→ Reading text:
((

I decided to use some open source machine learning and data visualisation software called Orange. This makes it very straightforward to set up simple pipelines using a toolbox of standard approaches, as illustrated above.

One of the first things to do was to ask the computer to look for clusters of rides with similar characteristics. Orange has a useful feature that finds informative projections of the data that can be displayed on a scatter plot. As a first cut, the K-means algorithm categorised the data into four clusters that were largely explained by the time of day and the duration of the ride.

Screen Shot 2017-12-11 at 16.34.22 — Duration of ride (in seconds) versus Time of day (seconds since midnight)

Although this makes a pretty graph, it simply tells us that I start a lot of rides in the morning, but do quite a few in the afternoon and evening. The green cluster includes my longer rides that rather obviously have to start earlier in the day. The scale is annoyingly shown in seconds, so a duration of 1800 would be a five hour ride. The blue band runs from about 1:30pm to about 6:30pm.

Grouping rides by time of day was not very helpful, so I filtered out that variable and searched again for rides that were similar in terms of effort. This made the results much more interesting. Distance and Average Power Variance (APV) were among the most informative metrics. The following scatter plot does a very good job of separating out races (shown in green), from normal rides and turbo trainer sessions (red). The points I did not have time to label are shown in grey.

))

→ Available data:
((

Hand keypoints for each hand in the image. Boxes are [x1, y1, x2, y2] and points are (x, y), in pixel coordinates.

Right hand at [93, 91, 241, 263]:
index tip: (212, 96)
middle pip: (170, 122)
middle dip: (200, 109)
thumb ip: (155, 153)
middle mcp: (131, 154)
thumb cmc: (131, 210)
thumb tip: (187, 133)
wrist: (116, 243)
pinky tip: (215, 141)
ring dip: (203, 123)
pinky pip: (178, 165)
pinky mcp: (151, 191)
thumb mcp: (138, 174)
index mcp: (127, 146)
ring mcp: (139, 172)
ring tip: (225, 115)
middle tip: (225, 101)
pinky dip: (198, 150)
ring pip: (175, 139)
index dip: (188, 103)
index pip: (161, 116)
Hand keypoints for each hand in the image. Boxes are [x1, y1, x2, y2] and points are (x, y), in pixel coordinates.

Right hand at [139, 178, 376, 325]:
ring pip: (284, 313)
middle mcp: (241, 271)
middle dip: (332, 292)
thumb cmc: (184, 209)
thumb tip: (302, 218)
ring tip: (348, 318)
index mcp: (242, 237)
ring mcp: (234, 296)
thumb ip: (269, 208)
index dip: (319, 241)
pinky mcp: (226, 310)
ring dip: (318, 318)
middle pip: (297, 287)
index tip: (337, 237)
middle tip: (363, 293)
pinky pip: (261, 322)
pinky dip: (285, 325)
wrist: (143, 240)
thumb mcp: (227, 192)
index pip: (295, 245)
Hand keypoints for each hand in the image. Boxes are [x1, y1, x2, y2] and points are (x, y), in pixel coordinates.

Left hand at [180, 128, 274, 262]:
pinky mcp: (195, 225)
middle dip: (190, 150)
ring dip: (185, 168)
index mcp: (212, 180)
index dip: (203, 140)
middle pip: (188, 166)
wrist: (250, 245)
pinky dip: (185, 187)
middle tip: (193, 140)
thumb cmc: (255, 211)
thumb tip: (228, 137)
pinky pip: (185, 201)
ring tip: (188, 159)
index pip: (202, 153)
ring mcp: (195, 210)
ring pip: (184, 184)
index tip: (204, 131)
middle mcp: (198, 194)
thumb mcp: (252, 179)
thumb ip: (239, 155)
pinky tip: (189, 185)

))
((

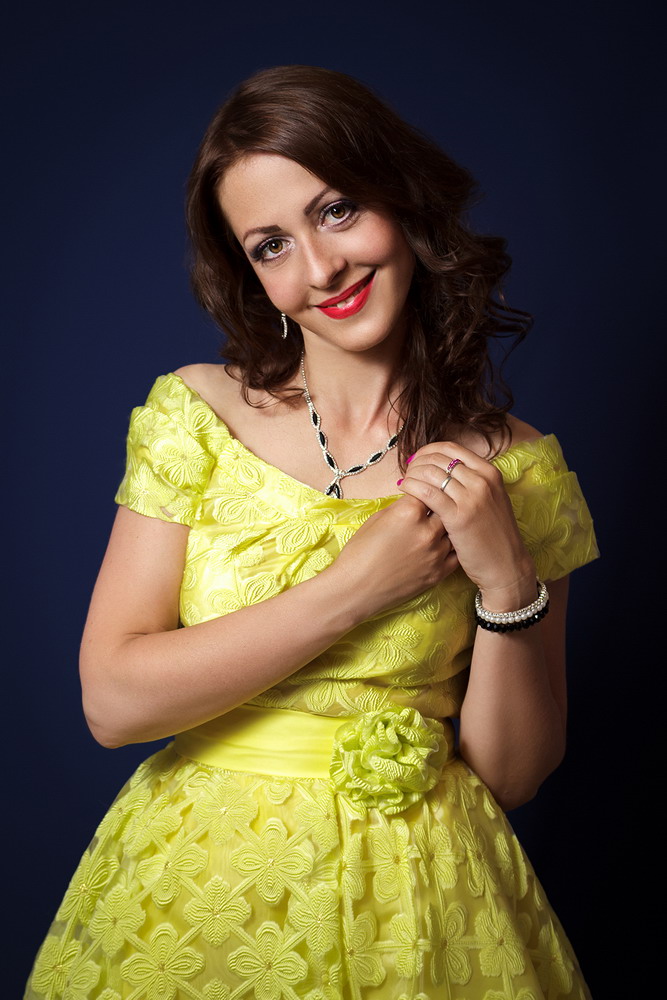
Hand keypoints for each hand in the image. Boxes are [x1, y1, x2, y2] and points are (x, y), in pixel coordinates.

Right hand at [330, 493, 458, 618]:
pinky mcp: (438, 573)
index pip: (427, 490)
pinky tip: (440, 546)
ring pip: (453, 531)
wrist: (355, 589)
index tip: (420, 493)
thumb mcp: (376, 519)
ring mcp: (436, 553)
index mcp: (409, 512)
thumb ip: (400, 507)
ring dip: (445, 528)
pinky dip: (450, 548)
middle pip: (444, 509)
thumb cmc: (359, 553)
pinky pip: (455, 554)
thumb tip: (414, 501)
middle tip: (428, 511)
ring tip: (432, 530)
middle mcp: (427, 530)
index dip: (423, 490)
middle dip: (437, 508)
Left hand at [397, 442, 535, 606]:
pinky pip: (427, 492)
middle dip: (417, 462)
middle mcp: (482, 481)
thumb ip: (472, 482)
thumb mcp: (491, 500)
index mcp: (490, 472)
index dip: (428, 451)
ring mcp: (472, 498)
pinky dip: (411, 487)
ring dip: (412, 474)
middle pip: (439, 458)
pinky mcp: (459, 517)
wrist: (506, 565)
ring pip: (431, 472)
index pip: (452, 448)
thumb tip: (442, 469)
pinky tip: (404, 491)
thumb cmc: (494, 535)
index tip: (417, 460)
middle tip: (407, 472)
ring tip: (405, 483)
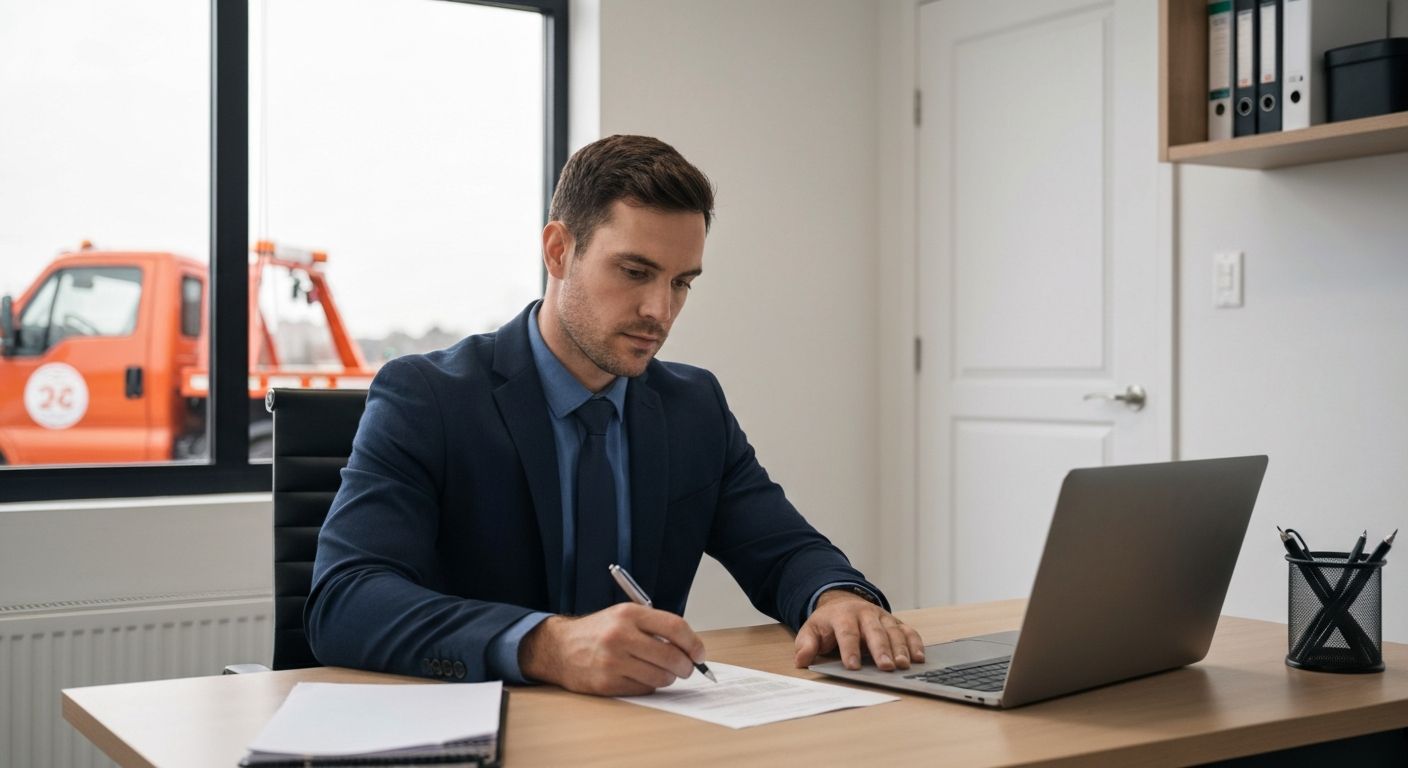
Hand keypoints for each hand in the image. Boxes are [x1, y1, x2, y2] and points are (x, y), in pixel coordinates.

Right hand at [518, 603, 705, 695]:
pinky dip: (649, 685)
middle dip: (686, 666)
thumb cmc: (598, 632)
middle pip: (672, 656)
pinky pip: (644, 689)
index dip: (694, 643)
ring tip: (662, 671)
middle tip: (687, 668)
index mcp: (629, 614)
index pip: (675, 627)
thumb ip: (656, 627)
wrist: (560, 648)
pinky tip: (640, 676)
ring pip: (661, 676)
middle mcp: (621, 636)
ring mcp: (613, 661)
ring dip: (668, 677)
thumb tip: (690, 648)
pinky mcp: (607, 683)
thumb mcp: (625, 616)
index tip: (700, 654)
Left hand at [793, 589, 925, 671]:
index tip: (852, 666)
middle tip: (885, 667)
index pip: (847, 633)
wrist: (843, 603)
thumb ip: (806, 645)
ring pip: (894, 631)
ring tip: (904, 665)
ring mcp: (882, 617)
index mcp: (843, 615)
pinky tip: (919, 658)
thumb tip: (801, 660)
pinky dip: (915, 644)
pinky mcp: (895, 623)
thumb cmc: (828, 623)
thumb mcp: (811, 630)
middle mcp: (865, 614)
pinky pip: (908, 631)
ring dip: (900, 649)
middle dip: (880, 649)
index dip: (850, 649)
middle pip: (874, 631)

))
((

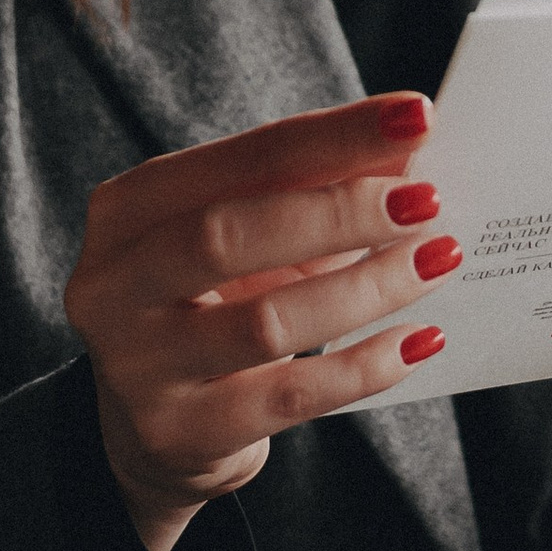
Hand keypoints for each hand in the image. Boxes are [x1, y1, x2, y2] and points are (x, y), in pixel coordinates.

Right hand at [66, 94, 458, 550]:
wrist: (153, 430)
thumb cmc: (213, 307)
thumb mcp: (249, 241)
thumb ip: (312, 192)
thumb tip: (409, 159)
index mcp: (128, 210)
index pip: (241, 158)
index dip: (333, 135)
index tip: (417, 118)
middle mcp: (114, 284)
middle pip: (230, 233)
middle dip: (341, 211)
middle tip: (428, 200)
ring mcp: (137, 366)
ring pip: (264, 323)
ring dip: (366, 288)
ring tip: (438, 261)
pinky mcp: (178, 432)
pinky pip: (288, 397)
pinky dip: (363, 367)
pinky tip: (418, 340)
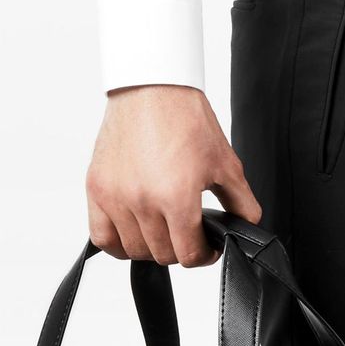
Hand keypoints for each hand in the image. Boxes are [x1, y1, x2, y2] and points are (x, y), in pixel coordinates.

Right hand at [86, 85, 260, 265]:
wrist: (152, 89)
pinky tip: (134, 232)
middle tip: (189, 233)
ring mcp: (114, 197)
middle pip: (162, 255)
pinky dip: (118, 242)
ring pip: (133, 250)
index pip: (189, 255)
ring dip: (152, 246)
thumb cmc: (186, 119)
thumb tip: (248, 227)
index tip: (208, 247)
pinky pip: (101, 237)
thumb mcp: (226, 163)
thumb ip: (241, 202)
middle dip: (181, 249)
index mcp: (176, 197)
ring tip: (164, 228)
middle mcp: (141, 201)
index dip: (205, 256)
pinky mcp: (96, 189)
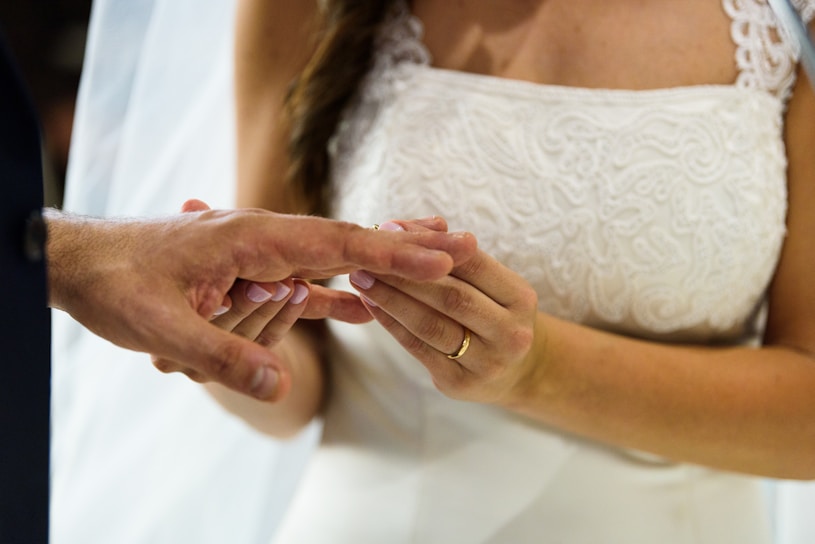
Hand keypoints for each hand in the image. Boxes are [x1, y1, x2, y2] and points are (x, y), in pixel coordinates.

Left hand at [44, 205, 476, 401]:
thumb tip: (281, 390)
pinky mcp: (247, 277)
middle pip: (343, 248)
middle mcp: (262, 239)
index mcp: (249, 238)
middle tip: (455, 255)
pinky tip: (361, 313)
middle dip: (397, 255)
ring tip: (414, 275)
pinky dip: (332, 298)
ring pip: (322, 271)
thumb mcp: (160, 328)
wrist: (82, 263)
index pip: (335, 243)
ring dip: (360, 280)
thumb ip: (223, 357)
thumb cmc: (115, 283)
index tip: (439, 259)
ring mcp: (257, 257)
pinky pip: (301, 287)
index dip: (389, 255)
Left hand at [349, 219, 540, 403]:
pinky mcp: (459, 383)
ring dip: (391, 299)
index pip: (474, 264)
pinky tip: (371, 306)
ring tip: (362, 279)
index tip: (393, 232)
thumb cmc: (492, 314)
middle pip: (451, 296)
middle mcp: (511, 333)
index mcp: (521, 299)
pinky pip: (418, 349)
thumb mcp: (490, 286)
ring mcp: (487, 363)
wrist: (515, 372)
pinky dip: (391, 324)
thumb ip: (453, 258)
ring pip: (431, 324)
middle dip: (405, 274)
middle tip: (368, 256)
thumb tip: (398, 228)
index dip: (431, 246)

))

→ Task A: Copy out the part of the cycling data text that opens with the words containing "I decided to" and closes with "of the ride.".
→ Task B: In the cycling data text, how many clusters did the K-means algorithm produce in its first pass?
→ Task C: Continue the cycling data text from its last sentence.

→ Written answer A:
I decided to use some open source machine learning and data visualisation software called Orange. This makes it very straightforward to set up simple pipelines using a toolbox of standard approaches, as illustrated above.

One of the first things to do was to ask the computer to look for clusters of rides with similar characteristics. Orange has a useful feature that finds informative projections of the data that can be displayed on a scatter plot. As a first cut, the K-means algorithm categorised the data into four clusters that were largely explained by the time of day and the duration of the ride.

→ Written answer B: Four clusters.

→ Written answer C:
Average Power Variance measures the mean power deviation with respect to its 30 second moving average. This will be high when power output is continually changing sharply, as it does on very short town centre courses or the Crystal Palace loop, where you are repeatedly sprinting out of corners. When racing on the Hillingdon and Dunsfold circuits or longer Surrey League routes, power is still much more variable than on a club ride. The band of Saturday club riders is very obvious at 53km: four laps of Richmond Park, with varying levels of APV depending on how aggressively the group was riding. You can also see that I quite often do only one or two laps, at about 19km and 30km. Short TTs and hill climb races tend to have less power variability. This was also the case on the endlessly long climbs encountered on the Haute Route. Lastly, turbo sessions have much lower APV because, even if target power levels vary, they tend to be sustained at the same level for each segment.

It is worth noting that APV is not correlated with the Variability Index, which is the ratio of normalised power to average power. APV is affected by continual changes in power output, whereas the Variability Index is strongly affected by power peaks, even if they a relatively few. The two power files below illustrate the difference.

Screen Shot 2017-12-11 at 17.39.55 — Crit race: High APV Low VI

Screen Shot 2017-12-11 at 17.39.02 — Three sprints: Low APV High VI

Conclusions

This analysis draws attention to Average Power Variance as a useful metric that is high for circuit and road races, but lower for TTs and long hilly races. The key observation for me is that relatively little of my training has a high APV.

The next part in this series zooms in on the races, to identify metrics associated with good and bad results.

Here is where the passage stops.